Selon (Riel, 2018), pour une fasciite plantaire, les exercices isométriques sont efficaces, mais pas plus qu’une remise en charge classique avec des contractions dynamiques, et du travail de marche… L’étude a été réalisée sur 20 patients qui avaient peut-être des niveaux d’irritabilité différents ! Difficile de conclure pour toutes les pathologies musculosquelettiques et pour la population générale !

Pour mettre un peu de nuance dans toute cette théorie, nous comprenons mieux que l’isométrie est une arme parmi tant d’autres. Elle doit donc être utilisée à bon escient. Par exemple, si la personne face à nous (ou nous-même) ne tolère pas les mouvements dynamiques nécessaires à la remise en charge de son système pour traiter ses douleurs musculosquelettiques, mais que l’isométrie est bien tolérée… Alors notre choix thérapeutique va directement s’orienter sur l’isométrie. C’est juste de la logique. La bonne arme pour la bonne personne, au bon moment !

Comment met-on l’isométrie en pratique ?

Tout d’abord, on se teste (ou on teste la personne face à nous). On recherche une faiblesse à la contraction par rapport au côté opposé (qui normalement n’est pas douloureux). Sur l’image ci-dessous, on peut voir Thomas tester la force isométrique en rotation latérale en R1. C’est un exemple parmi tant d’autres.

Si on retrouve une faiblesse par rapport au côté opposé, on va chercher à réveiller le système nerveux. On a bien dit réveiller, pas « atomiser ». On ne veut pas le cramer, on veut juste augmenter son excitabilité et sa capacité à envoyer de l’information contractile aux tissus périphériques.

Comment programmer l’isométrie pour la douleur ?

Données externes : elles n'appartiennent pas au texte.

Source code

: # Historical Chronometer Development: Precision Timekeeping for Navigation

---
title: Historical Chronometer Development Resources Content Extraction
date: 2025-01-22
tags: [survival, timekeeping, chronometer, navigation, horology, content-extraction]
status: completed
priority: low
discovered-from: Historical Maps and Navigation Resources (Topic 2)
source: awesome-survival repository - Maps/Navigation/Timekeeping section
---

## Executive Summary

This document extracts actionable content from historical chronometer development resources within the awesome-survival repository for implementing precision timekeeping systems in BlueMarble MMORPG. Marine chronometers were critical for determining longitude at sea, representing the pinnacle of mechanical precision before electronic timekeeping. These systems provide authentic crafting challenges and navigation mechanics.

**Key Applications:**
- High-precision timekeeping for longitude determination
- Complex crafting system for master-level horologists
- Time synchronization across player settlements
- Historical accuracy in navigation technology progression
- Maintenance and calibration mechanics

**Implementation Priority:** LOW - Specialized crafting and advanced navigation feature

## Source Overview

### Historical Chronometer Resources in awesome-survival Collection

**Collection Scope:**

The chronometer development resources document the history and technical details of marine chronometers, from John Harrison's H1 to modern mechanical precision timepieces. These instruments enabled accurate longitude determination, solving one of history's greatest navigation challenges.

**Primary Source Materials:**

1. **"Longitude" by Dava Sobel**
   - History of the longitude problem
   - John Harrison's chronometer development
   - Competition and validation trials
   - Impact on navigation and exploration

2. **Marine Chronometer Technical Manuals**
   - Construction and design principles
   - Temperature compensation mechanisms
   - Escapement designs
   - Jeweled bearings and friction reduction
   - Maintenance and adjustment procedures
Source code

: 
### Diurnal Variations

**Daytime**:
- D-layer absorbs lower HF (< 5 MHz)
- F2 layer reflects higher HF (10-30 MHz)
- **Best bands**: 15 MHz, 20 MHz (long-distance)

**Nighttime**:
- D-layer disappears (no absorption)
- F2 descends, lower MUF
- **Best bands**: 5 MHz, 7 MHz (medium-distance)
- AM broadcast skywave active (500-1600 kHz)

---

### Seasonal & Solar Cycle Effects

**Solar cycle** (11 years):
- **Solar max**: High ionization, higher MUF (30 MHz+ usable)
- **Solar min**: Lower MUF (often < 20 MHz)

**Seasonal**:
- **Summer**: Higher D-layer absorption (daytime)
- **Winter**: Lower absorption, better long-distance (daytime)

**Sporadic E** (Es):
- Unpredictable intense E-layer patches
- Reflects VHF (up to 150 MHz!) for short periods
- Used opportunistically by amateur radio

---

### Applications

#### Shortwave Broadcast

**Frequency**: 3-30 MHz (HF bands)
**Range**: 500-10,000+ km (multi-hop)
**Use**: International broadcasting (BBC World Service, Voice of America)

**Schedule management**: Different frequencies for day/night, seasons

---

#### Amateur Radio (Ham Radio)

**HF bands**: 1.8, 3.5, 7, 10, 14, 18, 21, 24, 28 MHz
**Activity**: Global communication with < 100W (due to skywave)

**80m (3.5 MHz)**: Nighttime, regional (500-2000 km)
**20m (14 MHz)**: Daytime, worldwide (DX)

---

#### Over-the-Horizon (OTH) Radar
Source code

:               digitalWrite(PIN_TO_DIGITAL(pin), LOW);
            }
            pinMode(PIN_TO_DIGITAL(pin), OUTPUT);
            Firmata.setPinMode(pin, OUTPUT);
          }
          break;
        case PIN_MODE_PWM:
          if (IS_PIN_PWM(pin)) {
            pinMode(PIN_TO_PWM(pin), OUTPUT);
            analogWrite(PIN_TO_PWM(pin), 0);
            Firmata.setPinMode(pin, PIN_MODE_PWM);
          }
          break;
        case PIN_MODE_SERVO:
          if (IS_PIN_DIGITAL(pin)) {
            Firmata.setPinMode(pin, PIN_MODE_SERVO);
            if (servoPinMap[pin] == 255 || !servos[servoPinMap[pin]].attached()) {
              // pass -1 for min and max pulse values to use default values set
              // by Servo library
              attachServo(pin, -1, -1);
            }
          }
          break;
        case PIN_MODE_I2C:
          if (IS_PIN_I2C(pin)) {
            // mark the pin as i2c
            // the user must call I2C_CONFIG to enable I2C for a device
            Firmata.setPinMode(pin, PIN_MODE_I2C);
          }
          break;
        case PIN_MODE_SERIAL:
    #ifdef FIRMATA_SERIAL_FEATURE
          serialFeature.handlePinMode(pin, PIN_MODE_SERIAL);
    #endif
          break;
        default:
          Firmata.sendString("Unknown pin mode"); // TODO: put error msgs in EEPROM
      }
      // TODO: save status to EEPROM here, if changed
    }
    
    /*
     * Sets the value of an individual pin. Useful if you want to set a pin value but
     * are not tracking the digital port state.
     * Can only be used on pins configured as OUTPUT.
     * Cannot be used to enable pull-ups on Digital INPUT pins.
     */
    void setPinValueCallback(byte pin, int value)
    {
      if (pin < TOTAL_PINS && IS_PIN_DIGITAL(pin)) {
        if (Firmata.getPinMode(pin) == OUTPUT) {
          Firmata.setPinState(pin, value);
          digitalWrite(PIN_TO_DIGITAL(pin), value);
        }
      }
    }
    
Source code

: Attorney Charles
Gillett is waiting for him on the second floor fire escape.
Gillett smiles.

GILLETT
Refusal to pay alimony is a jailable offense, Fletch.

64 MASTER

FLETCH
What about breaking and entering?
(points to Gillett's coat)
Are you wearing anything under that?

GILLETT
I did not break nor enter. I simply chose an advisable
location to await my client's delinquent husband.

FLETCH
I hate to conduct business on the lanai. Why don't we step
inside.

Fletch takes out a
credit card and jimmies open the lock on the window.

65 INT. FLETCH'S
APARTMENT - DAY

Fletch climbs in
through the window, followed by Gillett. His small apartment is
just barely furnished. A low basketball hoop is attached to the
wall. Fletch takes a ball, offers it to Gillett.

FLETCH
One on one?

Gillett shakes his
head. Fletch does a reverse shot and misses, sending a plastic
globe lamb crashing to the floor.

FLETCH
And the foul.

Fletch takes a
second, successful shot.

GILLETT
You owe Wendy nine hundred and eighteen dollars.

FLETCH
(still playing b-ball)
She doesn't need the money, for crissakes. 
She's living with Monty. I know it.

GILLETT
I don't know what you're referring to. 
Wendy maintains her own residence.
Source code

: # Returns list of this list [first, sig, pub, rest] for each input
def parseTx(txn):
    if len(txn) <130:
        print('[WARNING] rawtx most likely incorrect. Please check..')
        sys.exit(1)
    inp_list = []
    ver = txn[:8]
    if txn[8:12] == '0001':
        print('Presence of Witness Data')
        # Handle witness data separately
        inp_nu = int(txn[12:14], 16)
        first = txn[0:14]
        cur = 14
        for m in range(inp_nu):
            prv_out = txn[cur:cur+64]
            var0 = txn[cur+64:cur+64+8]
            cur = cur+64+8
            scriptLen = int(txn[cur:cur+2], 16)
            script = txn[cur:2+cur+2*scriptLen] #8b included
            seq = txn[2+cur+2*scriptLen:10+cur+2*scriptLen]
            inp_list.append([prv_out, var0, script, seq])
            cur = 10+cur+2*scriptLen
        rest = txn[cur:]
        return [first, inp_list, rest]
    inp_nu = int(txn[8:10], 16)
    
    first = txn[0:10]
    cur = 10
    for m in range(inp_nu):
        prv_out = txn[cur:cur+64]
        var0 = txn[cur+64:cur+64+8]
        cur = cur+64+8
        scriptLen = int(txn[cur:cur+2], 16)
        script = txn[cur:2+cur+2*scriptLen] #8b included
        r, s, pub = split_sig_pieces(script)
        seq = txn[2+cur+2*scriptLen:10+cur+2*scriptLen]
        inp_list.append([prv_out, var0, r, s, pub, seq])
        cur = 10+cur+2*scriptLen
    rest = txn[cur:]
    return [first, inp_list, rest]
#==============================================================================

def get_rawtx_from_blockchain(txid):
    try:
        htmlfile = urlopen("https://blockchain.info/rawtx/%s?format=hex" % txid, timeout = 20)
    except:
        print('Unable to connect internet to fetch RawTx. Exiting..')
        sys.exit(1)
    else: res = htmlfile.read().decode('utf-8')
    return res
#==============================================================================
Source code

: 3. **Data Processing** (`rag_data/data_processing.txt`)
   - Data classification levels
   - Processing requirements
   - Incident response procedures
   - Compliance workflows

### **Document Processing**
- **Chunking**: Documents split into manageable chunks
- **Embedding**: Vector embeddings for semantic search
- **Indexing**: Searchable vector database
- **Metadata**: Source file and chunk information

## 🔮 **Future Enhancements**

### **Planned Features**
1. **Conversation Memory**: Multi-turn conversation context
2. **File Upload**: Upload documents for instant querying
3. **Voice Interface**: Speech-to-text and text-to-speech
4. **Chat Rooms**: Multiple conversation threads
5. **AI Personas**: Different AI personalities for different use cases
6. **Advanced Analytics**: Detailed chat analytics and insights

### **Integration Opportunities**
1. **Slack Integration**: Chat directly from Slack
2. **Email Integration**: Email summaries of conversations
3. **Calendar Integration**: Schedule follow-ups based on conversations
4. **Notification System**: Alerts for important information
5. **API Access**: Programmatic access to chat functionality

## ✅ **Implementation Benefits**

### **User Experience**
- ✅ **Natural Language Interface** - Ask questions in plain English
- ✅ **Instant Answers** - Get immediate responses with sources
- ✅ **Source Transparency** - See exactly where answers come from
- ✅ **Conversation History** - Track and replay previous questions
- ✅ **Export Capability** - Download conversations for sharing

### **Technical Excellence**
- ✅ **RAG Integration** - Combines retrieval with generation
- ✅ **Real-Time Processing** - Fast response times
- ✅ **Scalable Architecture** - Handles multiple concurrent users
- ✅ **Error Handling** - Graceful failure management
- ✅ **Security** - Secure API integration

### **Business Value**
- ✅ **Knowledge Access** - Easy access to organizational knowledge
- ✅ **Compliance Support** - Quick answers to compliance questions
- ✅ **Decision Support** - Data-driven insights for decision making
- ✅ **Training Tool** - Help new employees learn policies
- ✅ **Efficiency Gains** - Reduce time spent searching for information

La programmation de cette isométrie (plutôt légère) varie entre 5 à 10 séries de 5 à 10 secondes de contraction isométrique à 40% de la force maximale volontaire que la personne peut produire. La récupération va correspondre au temps de travail. Donc si on contracte 5 secondes, on récupère 5 secondes avant la série d’après, et ainsi de suite.
Et là tu te poses la question… combien de fois ? Notre avis personnel est assez clair à ce sujet : un haut volume sur la journée sera préférable, pour vraiment désensibiliser ton système à ce genre de contractions. Plus on répète (dans la limite du raisonnable), meilleurs seront les résultats. Nous proposons donc de réaliser ces 5 à 10 séries entre 5 et 10 fois par jour. Il y a donc 3 chiffres à connaitre : 5, 10 et 40% ! Pas trop compliqué n’est-ce pas ?

À toi de doser au mieux, et de le faire au bon moment, pour la bonne personne !

Thomas Benayoun, Kinésithérapeute du Sport et Préparateur Physique

Bibliographie

  • Lima LV, Abner TSS, Sluka KA. Does exercise increase or decrease pain? Central mechanisms underlying these two phenomena. J Physiol. 2017 Jul 1;595(13):4141-4150. doi: 10.1113/JP273355. Epub 2017 May 26. PMID: 28369946; PMCID: PMC5491894.
  • Riel H, Vicenzino B, Jensen MB, Olesen JL, Holden S, Rathleff MS. The effect of isometric exercise on pain in individuals with plantar fasciopathy: A randomized crossover trial. Scand J Med Sci Sports. 2018 Dec;28(12):2643-2650. doi: 10.1111/sms.13296. Epub 2018 Oct 1. PMID: 30203866.
  • Bonello C, Girdwood M, De Souza K, Trinder NK, Lewis J, Lazarczuk SL, Gaida JE, Docking SI, Rio EK. Does isometric exercise result in exercise induced hypoalgesia in people with local musculoskeletal pain? A systematic review. Phys Ther Sport. 2021 May;49:51-61. doi: 10.1016/j.ptsp.2020.09.008. Epub 2020 Sep 19. PMID: 33601254.